**DIRECTION:**
Report every line in the items below that contains the word "dark". Case counts, so a match must use the same capital and lowercase letters.
▶
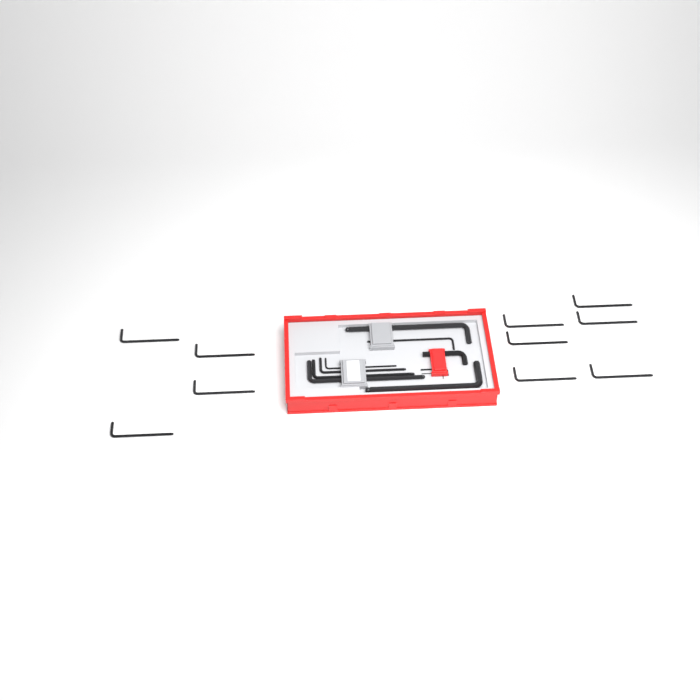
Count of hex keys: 20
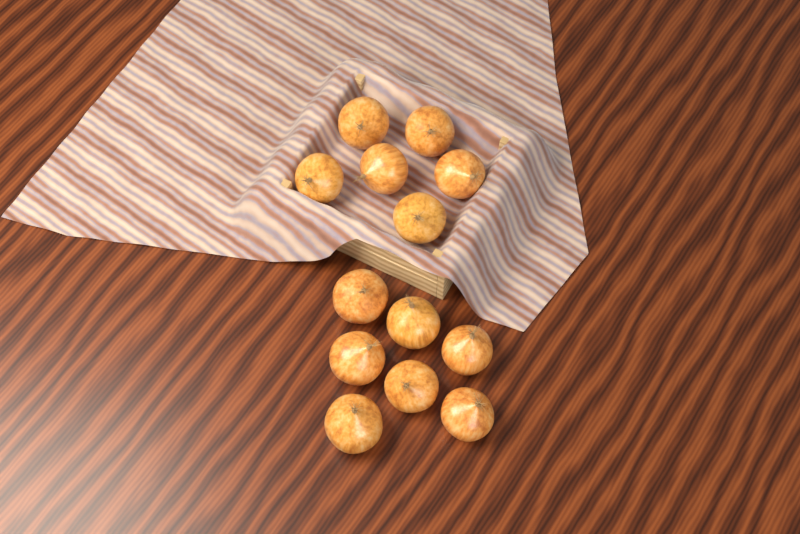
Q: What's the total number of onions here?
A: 13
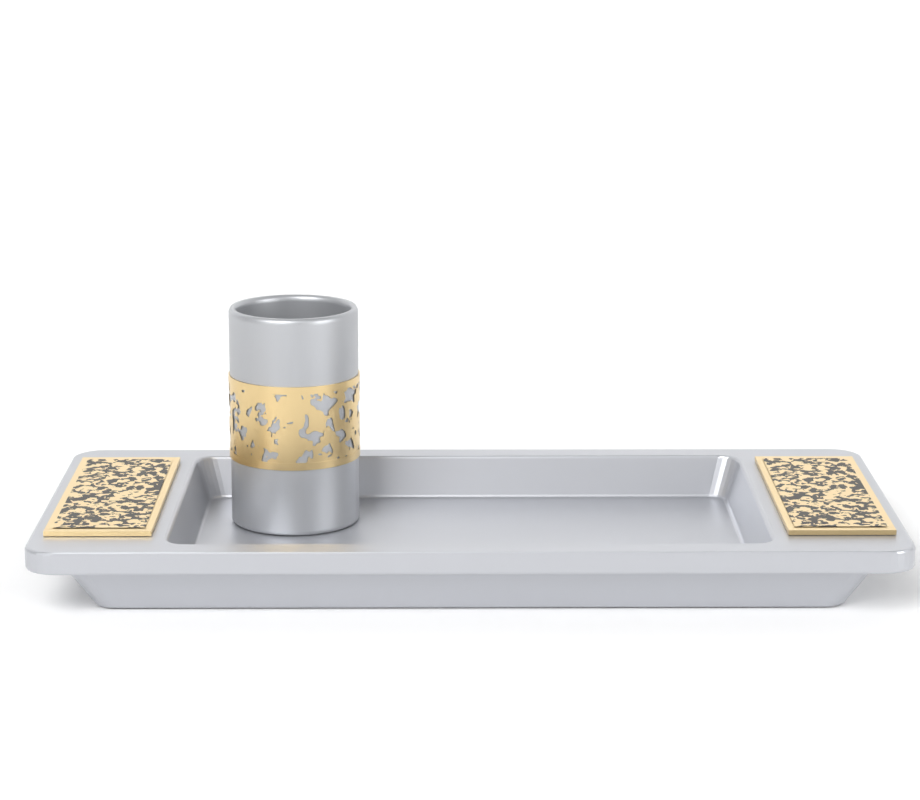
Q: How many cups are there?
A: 1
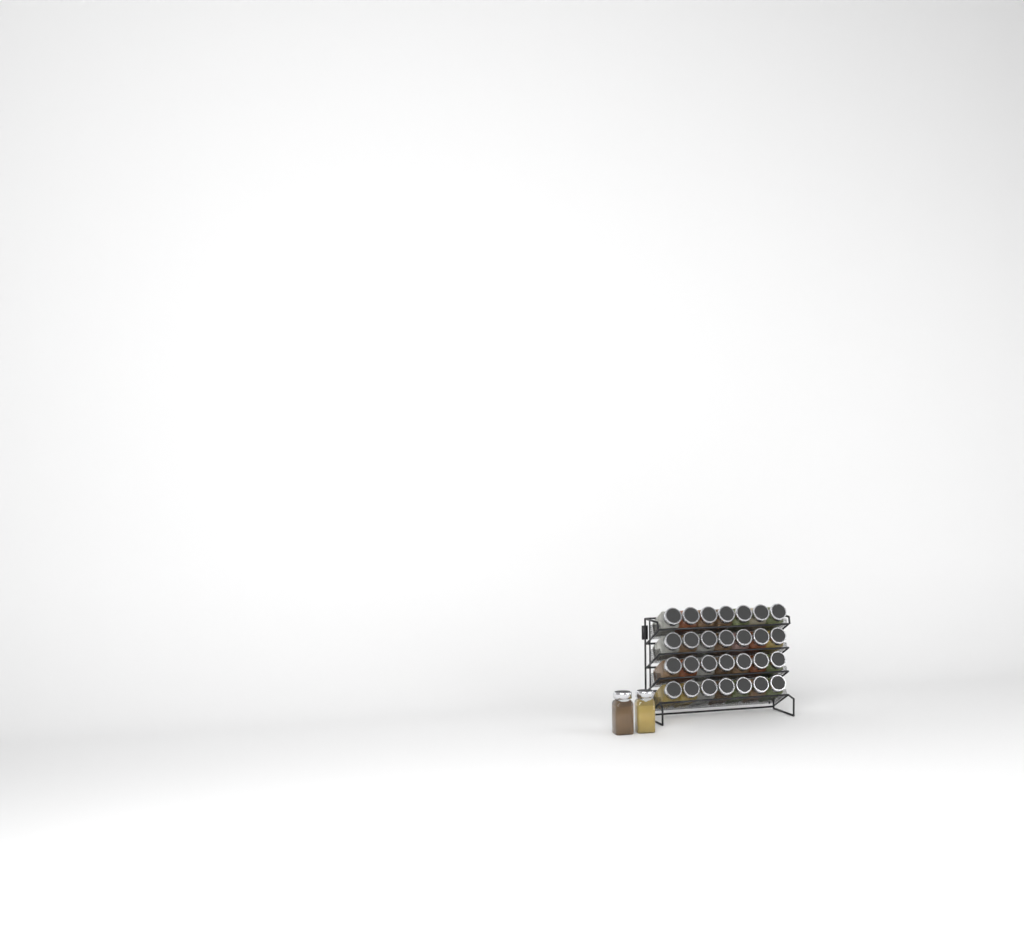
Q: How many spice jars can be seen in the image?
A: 30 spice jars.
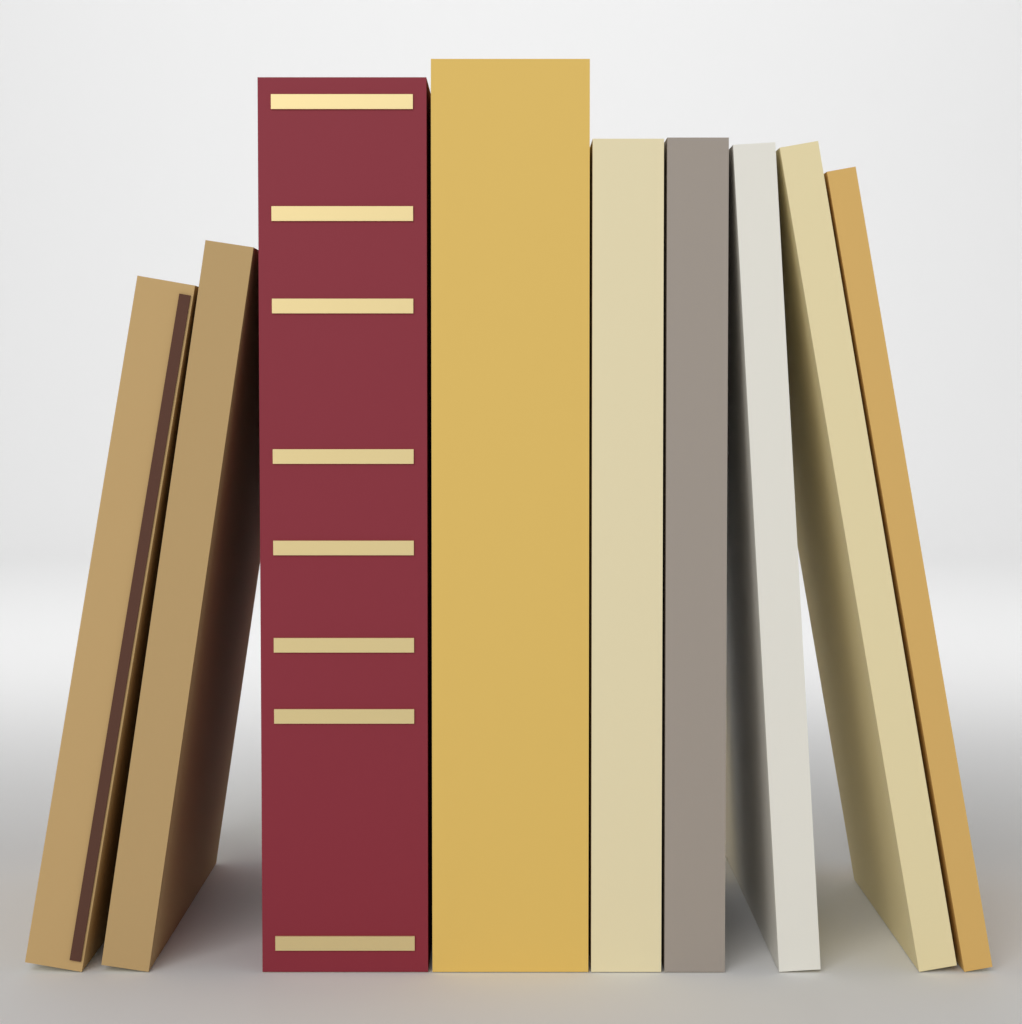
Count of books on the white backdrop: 9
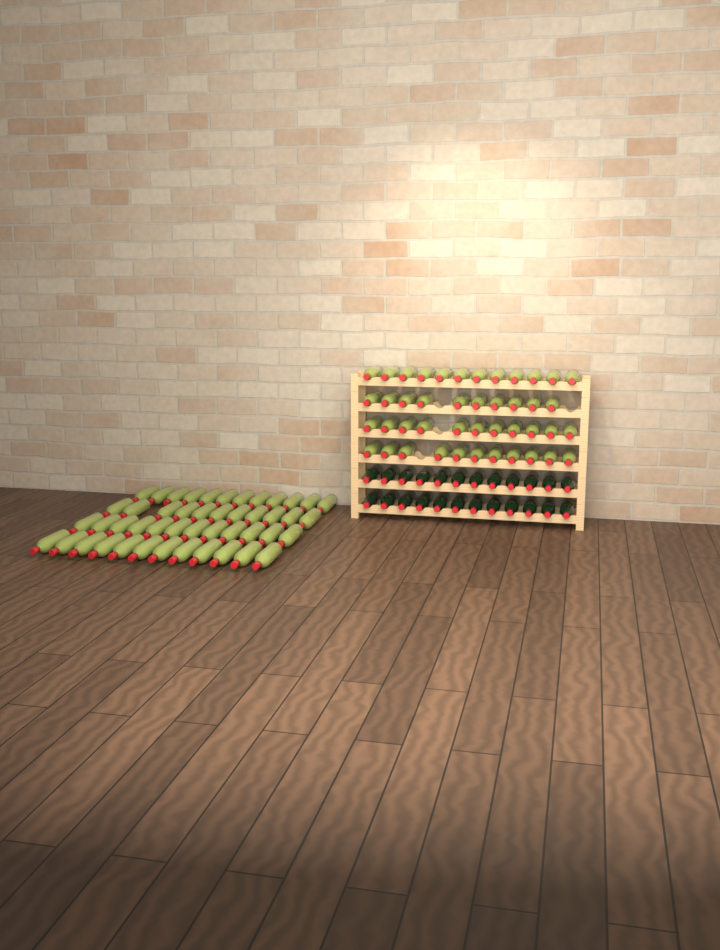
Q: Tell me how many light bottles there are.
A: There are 91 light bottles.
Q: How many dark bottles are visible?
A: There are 24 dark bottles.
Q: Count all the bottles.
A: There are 115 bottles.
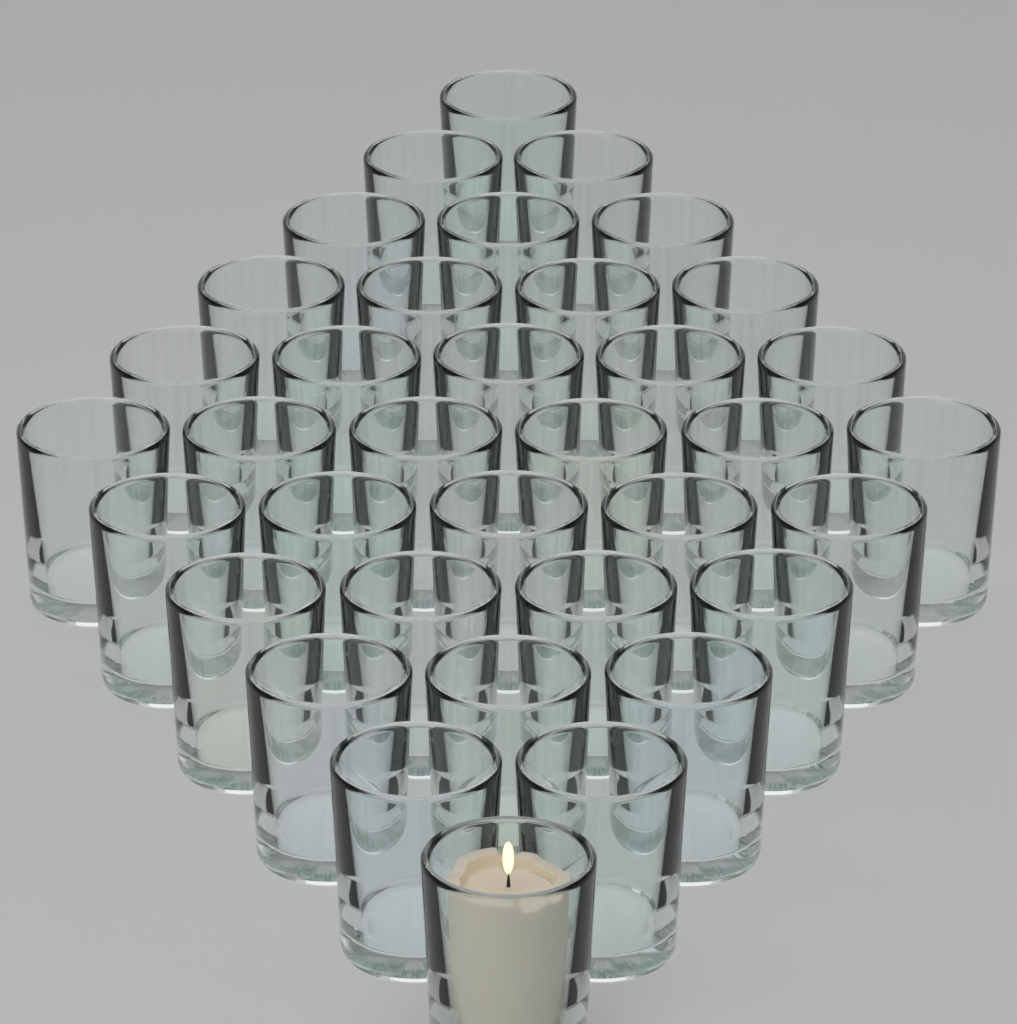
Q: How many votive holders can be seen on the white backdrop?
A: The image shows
◀
**EXERCISE ANSWER:**
Q: How many dark bottles are visible?
A: There are 24 dark bottles.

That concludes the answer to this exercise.